The typical person’s view of failure is that it shouldn’t happen . . . So it’s no surprise that after they fail three or four times their emotions get low and they’re ready to give up.

That sounds exactly like a version of me I once knew so well.  He continues:

Contrast that attitude to the mindset of a high achiever.  When champions go for a goal, before they even start out they know they are going to fail numerous times.  They comprehend that all substantial success is built on the back of failure.  This is absolutely clear in their mind, so when they encounter an obstacle they are not surprised or concerned.

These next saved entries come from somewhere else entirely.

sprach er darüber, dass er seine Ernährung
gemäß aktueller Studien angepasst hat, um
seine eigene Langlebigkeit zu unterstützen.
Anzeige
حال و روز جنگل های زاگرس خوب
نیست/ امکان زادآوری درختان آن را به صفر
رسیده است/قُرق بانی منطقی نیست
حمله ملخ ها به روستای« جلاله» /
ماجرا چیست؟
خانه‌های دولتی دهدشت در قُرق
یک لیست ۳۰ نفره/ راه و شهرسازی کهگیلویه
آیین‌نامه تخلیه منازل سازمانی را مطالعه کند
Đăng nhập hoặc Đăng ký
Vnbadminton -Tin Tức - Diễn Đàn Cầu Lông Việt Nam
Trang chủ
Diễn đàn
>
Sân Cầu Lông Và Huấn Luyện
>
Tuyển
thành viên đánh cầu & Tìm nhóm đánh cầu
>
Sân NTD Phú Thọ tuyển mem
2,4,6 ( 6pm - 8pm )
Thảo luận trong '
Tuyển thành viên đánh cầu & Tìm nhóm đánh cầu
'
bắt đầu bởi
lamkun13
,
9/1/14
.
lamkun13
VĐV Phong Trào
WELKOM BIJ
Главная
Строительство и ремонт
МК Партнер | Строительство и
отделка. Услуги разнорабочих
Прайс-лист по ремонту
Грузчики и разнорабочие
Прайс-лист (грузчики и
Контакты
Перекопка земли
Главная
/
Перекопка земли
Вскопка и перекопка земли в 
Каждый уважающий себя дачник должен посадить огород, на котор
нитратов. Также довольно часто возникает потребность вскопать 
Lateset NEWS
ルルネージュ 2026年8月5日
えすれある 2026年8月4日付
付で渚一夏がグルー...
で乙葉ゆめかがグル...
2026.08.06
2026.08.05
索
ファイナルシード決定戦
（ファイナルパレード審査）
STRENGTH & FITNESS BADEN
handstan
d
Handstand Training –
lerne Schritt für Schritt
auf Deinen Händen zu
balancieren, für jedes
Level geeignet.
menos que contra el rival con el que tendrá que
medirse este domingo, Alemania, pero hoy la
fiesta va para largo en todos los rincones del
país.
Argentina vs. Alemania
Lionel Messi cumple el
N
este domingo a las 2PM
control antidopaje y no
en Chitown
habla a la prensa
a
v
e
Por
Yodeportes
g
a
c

So about a half novel later, I’ve finally come to this realization about how empowering and transformative it has been to expect and embrace the experience of failures.  It’s given me a drive to attempt many things I don’t think I ever would’ve.  I’ve gained a sense of courage I never really had for decades.. and I am excited for all the new prospective ideas, projects and accomplishments I have envisioned–despite the fear of failure.

The GOAT said it himself:

I’ve missed more than 9000 shots in my career. I’ve lost almost 300 games. 26 times, I’ve been trusted to take the game winning shot and missed. I’ve failed over and over and over again in my life. And that is why I succeed.

2 thoughts on “my perspective shift on failure.”

    1. Thank you for your feedback! It’s crazy that it’s taken me so many years to unwrap my personality flaws with the fear of failure as well as perfectionist mentality. Over a quarter century later, and I feel like I’m finally growing out of a younger me.